How the brewer went about getting more of its employees tested and treated underlines the enormity of the problem facing South African companies in combating AIDS. It also undercuts the argument that the main problem preventing a better response to AIDS is the high cost of anti-AIDS drugs.

Instead of just offering help, SABMiller realized it needed to convince employees to be tested. More and more companies are drawing the same conclusion, according to the Global Business Coalition on HIV/AIDS, which commended the brewer in 2005 for its actions.

"The key thing is for people to determine their status...if you just offer treatment, people don't come forward," says Neeraj Mistry, a director of the Global Business Coalition in New York.

SABMiller set a target for testing 80% of its employees. The brewer hired a Johannesburg consulting group called Lifeworks to come up with a marketing plan to achieve this goal. Hiring an outside consultant was a critical step to assuage employees' fears that a positive HIV test would hurt their career or be shared with fellow employees.

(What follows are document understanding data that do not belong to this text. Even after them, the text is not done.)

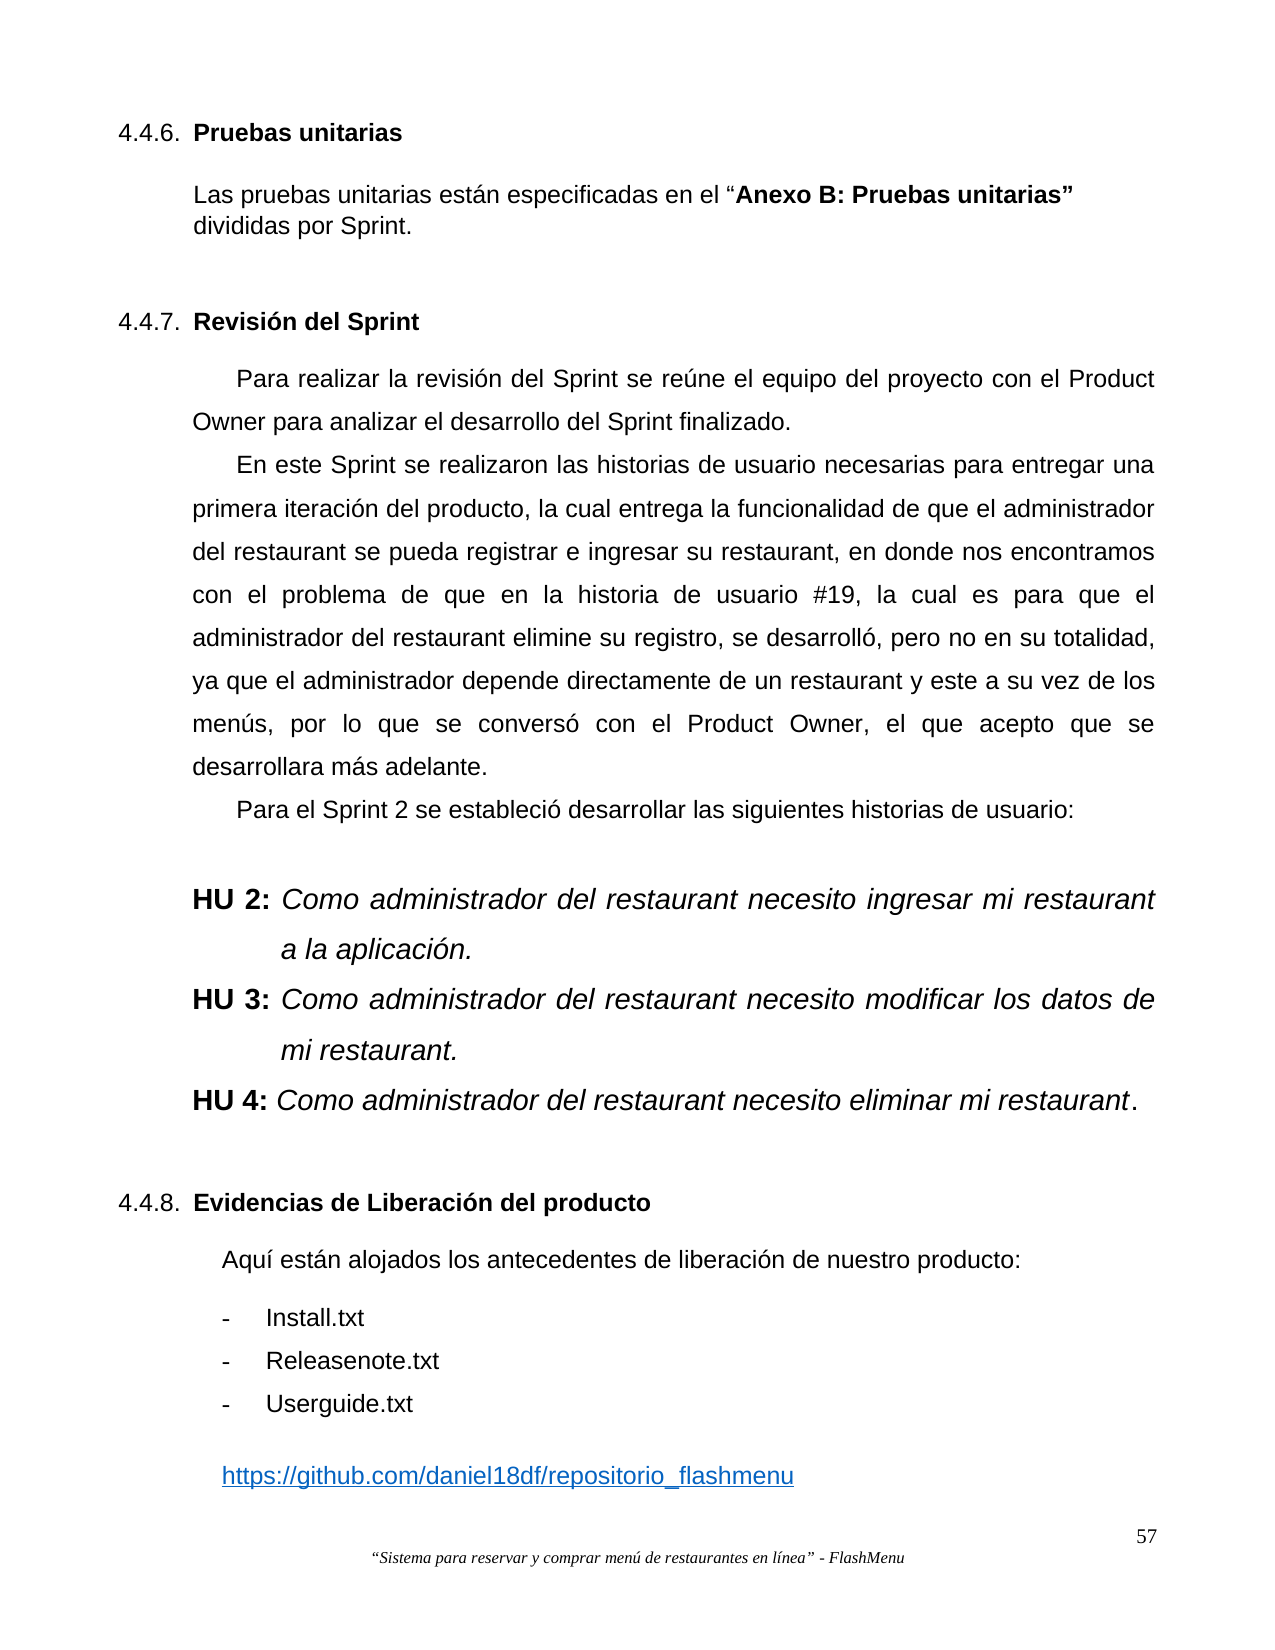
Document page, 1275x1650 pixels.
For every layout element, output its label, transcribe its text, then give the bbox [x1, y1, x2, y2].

list Releasenote.txt [192, 1346, 1157, 1375]
list Pruebas unitarias [118, 118, 1157, 147]
text HU 2: Como administrador del restaurant necesito ingresar mi restaurant a la aplicación. [192, 882, 1157, 966]
list Revisión del Sprint [118, 307, 1157, 335]
text Para el Sprint 2 se estableció desarrollar las siguientes historias de usuario: [192, 795, 1157, 824]
text https://github.com/daniel18df/repositorio_flashmenu [192, 1461, 1157, 1490]
text Aquí están alojados los antecedentes de liberación de nuestro producto: [192, 1245, 1157, 1274]
text HU 4: Como administrador del restaurant necesito eliminar mi restaurant. [177, 1083, 1157, 1116]
list Userguide.txt [192, 1389, 1157, 1418]
text Para realizar la revisión del Sprint se reúne el equipo del proyecto con el Product Owner para analizar el desarrollo del Sprint finalizado. [192, 364, 1157, 436]
text En este Sprint se realizaron las historias de usuario necesarias para entregar una primera iteración del producto, la cual entrega la funcionalidad de que el administrador del restaurant se pueda registrar e ingresar su restaurant, en donde nos encontramos con el problema de que en la historia de usuario #19, la cual es para que el administrador del restaurant elimine su registro, se desarrolló, pero no en su totalidad, ya que el administrador depende directamente de un restaurant y este a su vez de los menús, por lo que se conversó con el Product Owner, el que acepto que se desarrollara más adelante. [192, 450, 1157, 781]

So far, the results are promising. All 283 employees at the plant have signed up to be tested. Most of the company's plants have a 60% to 70% test rate, compared with a 50% test rate at the company's head office. "Executives think they aren't at risk," says SABMiller's chief AIDS officer, Jenni Gillies.

The company says the next step in its anti-AIDS fight is trying to get more employees' spouses tested and informed about the disease.

SABMiller refuses to say how much it is spending on combating the disease. But it insists the fight is worth every rand and now hopes that less than 5% of its work force will die of the disease. That's still a large number, and Ms. Gillies admits "this is a continual fight."

The bottom line is simple, she adds: "It is more cost-effective to treat the employee and his dependents than to lose the employee."